Not long after Isaac Newton earned his bachelor’s degree from Cambridge University, the entire school closed down due to the plague. (Sound familiar?) Young Newton must have been frustrated to find himself back home in gloomy Woolsthorpe, stuck in the house with nothing to do after experiencing the excitement and discovery of university life. He spent more than a year mostly in his room and, with nothing better to do than play with prisms and apples, worked out optics, gravity, and calculus. To this day, we refer to 1666 as Newton’s Annus Mirabilis, or “Miracle Year.”
In light of the situation, I find this anecdote inspirational.
How are things on your end? You all hunkered down? Got enough TP? It’s weird how, unlike nearly anything else I’ve ever written about, this situation affects every reader of this newsletter equally. Thankfully, we’re fine in terms of food and supplies, but it’s probably time to get my 10-year-old son started on his homeschooling curriculum: 28 Days Later, Night of the Comet, and Omega Man. He’s already seen The Road Warrior and Beyond Thunderdome, but as New Yorkers we’re not going to be driving through this apocalypse. (My daughter is a little young for movies like this, but if things do go Full Zombie, I pity any manner of undead foolish enough to shamble into her path.)

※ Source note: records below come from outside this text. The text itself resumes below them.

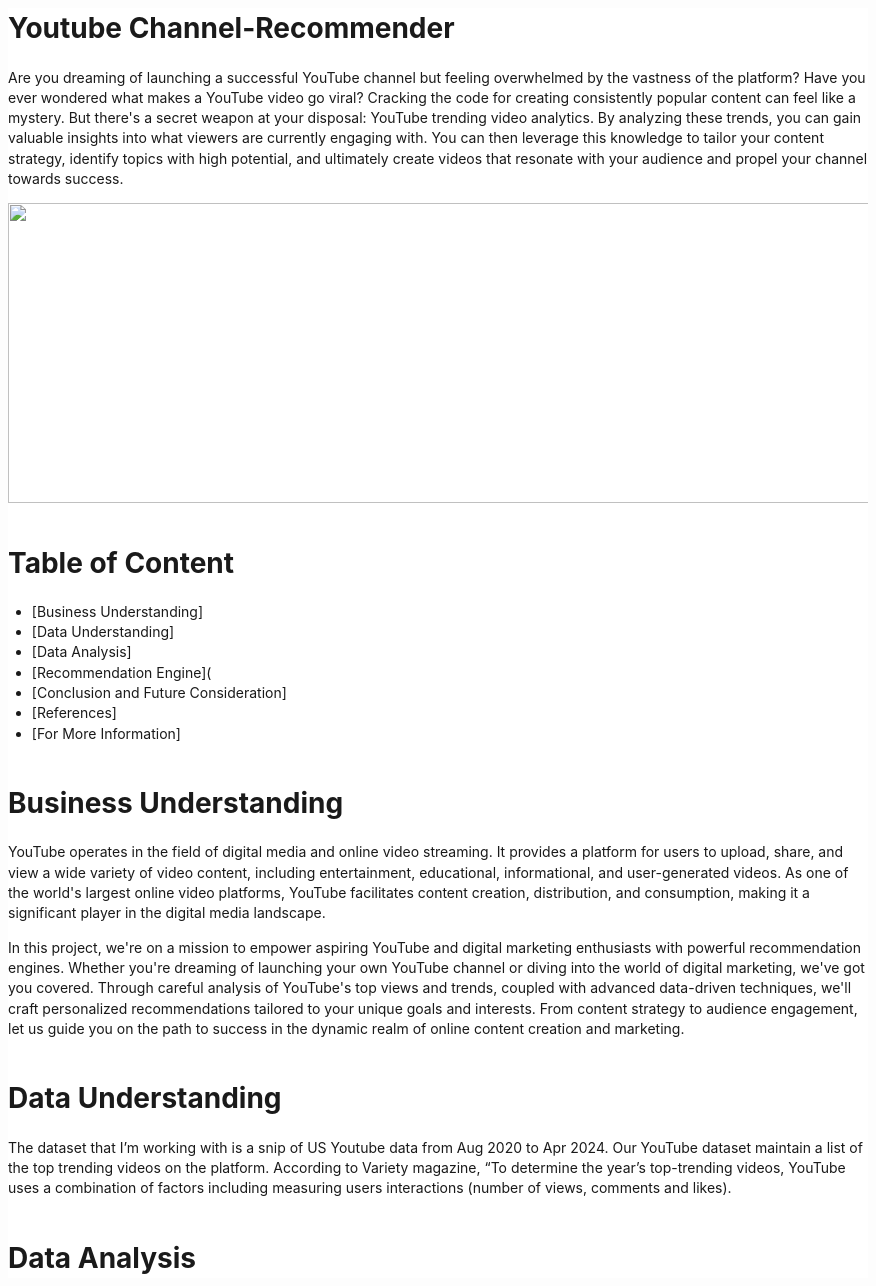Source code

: # Youtube Channel-Recommender

Are you dreaming of launching a successful YouTube channel but feeling overwhelmed by the vastness of the platform? Have you ever wondered what makes a YouTube video go viral? Cracking the code for creating consistently popular content can feel like a mystery. But there's a secret weapon at your disposal: YouTube trending video analytics. By analyzing these trends, you can gain valuable insights into what viewers are currently engaging with. You can then leverage this knowledge to tailor your content strategy, identify topics with high potential, and ultimately create videos that resonate with your audience and propel your channel towards success.



<img align="center" width="900" height="300" src='images/MovieLens.png'>

# Table of Content
- [Business Understanding]
- [Data Understanding]
- [Data Analysis]
- [Recommendation Engine](
- [Conclusion and Future Consideration]
- [References]
- [For More Information]

# Business Understanding 

YouTube operates in the field of digital media and online video streaming. It provides a platform for users to upload, share, and view a wide variety of video content, including entertainment, educational, informational, and user-generated videos. As one of the world's largest online video platforms, YouTube facilitates content creation, distribution, and consumption, making it a significant player in the digital media landscape.

In this project, we're on a mission to empower aspiring YouTube and digital marketing enthusiasts with powerful recommendation engines. Whether you're dreaming of launching your own YouTube channel or diving into the world of digital marketing, we've got you covered. Through careful analysis of YouTube's top views and trends, coupled with advanced data-driven techniques, we'll craft personalized recommendations tailored to your unique goals and interests. From content strategy to audience engagement, let us guide you on the path to success in the dynamic realm of online content creation and marketing.

# Data Understanding 

The dataset that I’m working with is a snip of US Youtube data from Aug 2020 to Apr 2024. Our YouTube dataset maintain a list of the top trending videos on the platform. According to Variety magazine, “To determine the year’s top-trending videos, YouTube uses a combination of factors including measuring users interactions (number of views, comments and likes). 

# Data Analysis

One week into lockdown and I’m getting serious cabin fever despite a family walk in Prospect Park every day (maintaining a six-foot cone of hygiene at all times). Yes, I’ve been writing more steadily without calls or meetings to disrupt my productivity, but at the cost of my sanity. (Note to self: Add The Shining to the kids’ curriculum. They’re going to need it.) Technically, this shouldn’t be a huge shift for us—we both work from home anyway, and I’m hardly a social butterfly. But I still feel isolated. I guess it’s important to have the option of doing something or meeting someone, even if I don’t exercise it much.
I don’t know how long this lockdown is going to go on. Whenever it does end, it will certainly have been too long. That said, it’s already been a time of extraordinary closeness in our family and I will cherish that aspect of this long after it’s all over. I hope you can find a bright spot, too.

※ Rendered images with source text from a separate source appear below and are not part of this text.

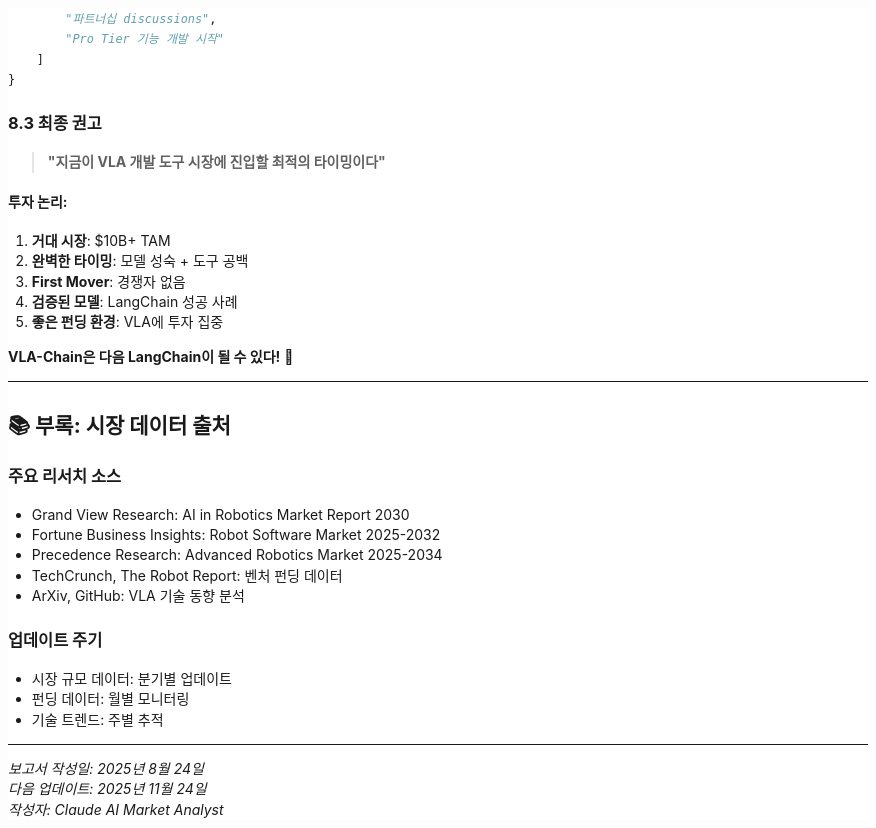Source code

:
 ```python
        "파트너십 discussions",
        "Pro Tier 기능 개발 시작"
    ]
}
```

### 8.3 **최종 권고**

> **"지금이 VLA 개발 도구 시장에 진입할 최적의 타이밍이다"**

#### **투자 논리**:
1. **거대 시장**: $10B+ TAM
2. **완벽한 타이밍**: 모델 성숙 + 도구 공백
3. **First Mover**: 경쟁자 없음
4. **검증된 모델**: LangChain 성공 사례
5. **좋은 펀딩 환경**: VLA에 투자 집중

**VLA-Chain은 다음 LangChain이 될 수 있다!** 💎

---

## 📚 **부록: 시장 데이터 출처**

### **주요 리서치 소스**
- Grand View Research: AI in Robotics Market Report 2030
- Fortune Business Insights: Robot Software Market 2025-2032  
- Precedence Research: Advanced Robotics Market 2025-2034
- TechCrunch, The Robot Report: 벤처 펀딩 데이터
- ArXiv, GitHub: VLA 기술 동향 분석

### **업데이트 주기**
- 시장 규모 데이터: 분기별 업데이트
- 펀딩 데이터: 월별 모니터링
- 기술 트렌드: 주별 추적

---

*보고서 작성일: 2025년 8월 24일*  
*다음 업데이트: 2025년 11월 24일*  
*작성자: Claude AI Market Analyst*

Whether our lockdown lasts one month or one year, the time will pass however you choose to spend it. Spend it wisely. Invest it in the search for miracles. If you can’t find time to write during quarantine, you might as well pack up your pencils. But even if you are in a bunker-for-one, you can still get support. Find an accountability partner and check in over Zoom. Use Focusmate to help soften the isolation and keep you on task. Most of us aren’t blessed with Newton’s legendary concentration and penchant for solitude.

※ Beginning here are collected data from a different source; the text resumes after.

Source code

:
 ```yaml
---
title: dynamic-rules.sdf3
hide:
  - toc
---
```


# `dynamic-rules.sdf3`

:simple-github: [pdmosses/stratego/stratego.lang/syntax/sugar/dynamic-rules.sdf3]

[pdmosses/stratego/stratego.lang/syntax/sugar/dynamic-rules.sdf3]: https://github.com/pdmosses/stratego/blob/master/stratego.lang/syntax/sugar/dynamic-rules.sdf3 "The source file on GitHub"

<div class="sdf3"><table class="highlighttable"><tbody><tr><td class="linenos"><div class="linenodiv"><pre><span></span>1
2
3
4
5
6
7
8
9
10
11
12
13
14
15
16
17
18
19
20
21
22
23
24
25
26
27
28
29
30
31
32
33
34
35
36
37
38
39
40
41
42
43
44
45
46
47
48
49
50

Then, when you’re done working, actually stop working. Give yourself a break. Take a bubble bath—we should all be taking daily bubble baths during the lockdown. Stop exhorting yourself to do more and accept what your mind and body are willing to give. Pandemics are stressful. Working as hard as I am, if I didn’t treat myself to the little pleasures—good coffee, Curb Your Enthusiasm, sleep stories read by Matthew McConaughey—I’d go Full Jack Torrance.